L’innovazione del modello d’altronde risiede proprio nel fatto dell’introduzione di una geometria non planare per la faglia, ma irregolare spiega il ricercatore:
“A oggi la maggior parte dei modelli tende a simulare cicli di terremoti su faglie planari, per una questione di semplicità del calcolo. Introducendo come in questo caso delle variazioni per la struttura della faglia, abbiamo potuto osservare gli stress che indicano l’interazione tra i terremoti relativamente moderati e quelli giganti definiti come giganti”.
Future applicazioni
La potenzialità del modello sta anche nella sua possibilità di future applicazioni per altre faglie e altre aree, come quella dell’Appennino, martoriato dai terremoti del centro Italia che hanno interessato L’Aquila, Amatrice e Norcia. Il geofisico ha commentato:
“L’utilizzo per la prima volta dell’integrazione dei dati sismologici con quelli geologici in un unico modello lo rende applicabile anche in altre aree del mondo, come quella dell’Appennino in Italia. I dati sismologici raccolti dall’Istituto nazionale di geofisica e vulcanologia e quelli relativi alla faglia un giorno potrebbero essere utilizzati per creare un nuovo modello, anche se al momento non si tratta di un lavoro facile.
Prendiamo ad esempio la sequenza che ha interessato prima L’Aquila, poi Amatrice e Norcia. Secondo alcuni studi si ritiene che sia stata provocata da un possibile effetto domino tra le faglie, ma al momento non ne abbiamo certezza. La zona dell’Appennino infatti è costituita da una struttura geologica molto complessa e frammentata, con un sistema di piccole faglie che interagiscono l’una con l’altra, dunque le loro geometrie sono complicate e per poterne comprendere l’interazione sarà necessario avere dati in una risoluzione ottimale e soprattutto un modello numerico tridimensionale”.

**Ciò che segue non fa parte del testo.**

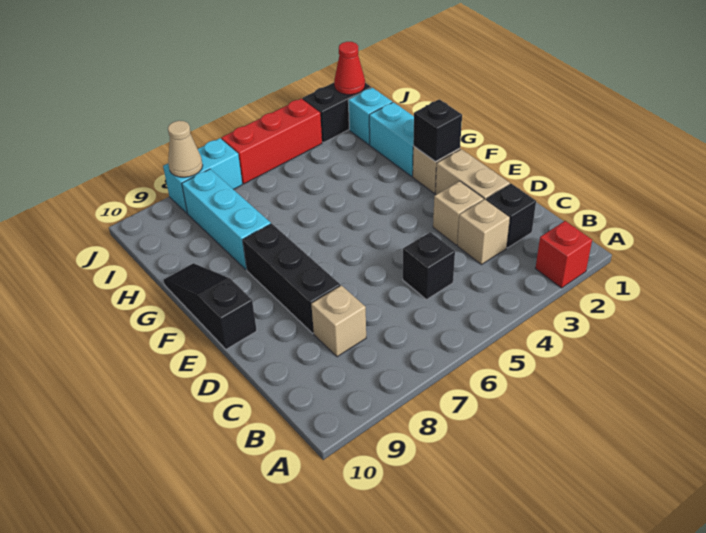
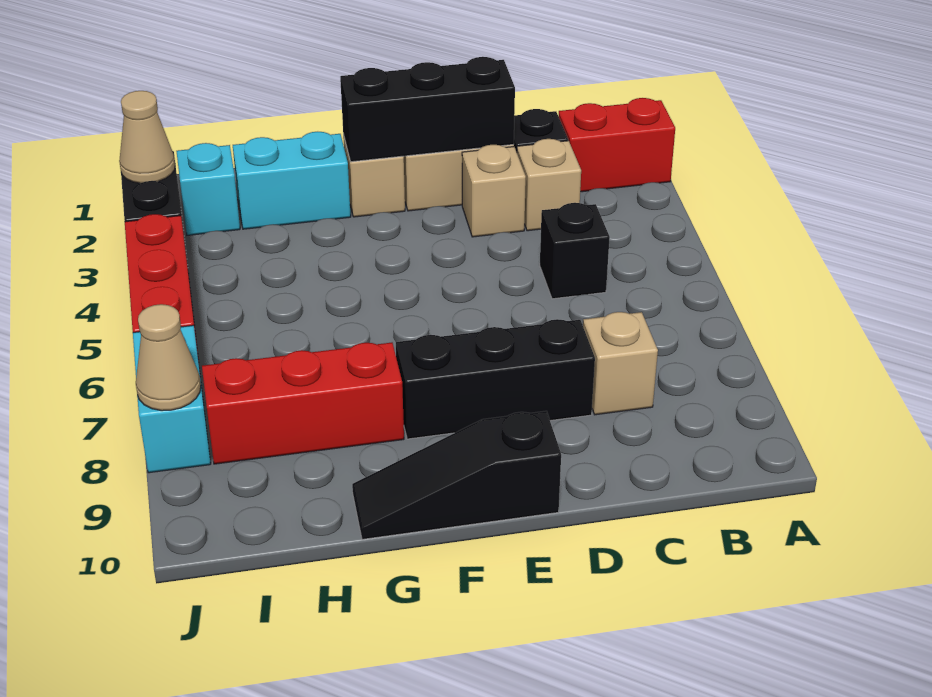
red brick A2 level 1 -> red brick A2:B2 level 1
black brick F2 level 2 -> black brick D2:F2 level 2
cyan brick G8:I8 level 1 -> red brick G8:I8 level 1
red cone J2 level 2 -> tan cone J2 level 2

Il prossimo passo per Dal Zilio e colleghi è dunque quello di continuare a studiare la faglia dell’Himalaya per poter sviluppare un modello tridimensionale che possa poi essere applicato anche per altre strutture geologiche e aree sismiche, riuscendo a ottenere un risultato che potrà essere utilizzato per sviluppare mappe del rischio sismico sempre più dettagliate e precise.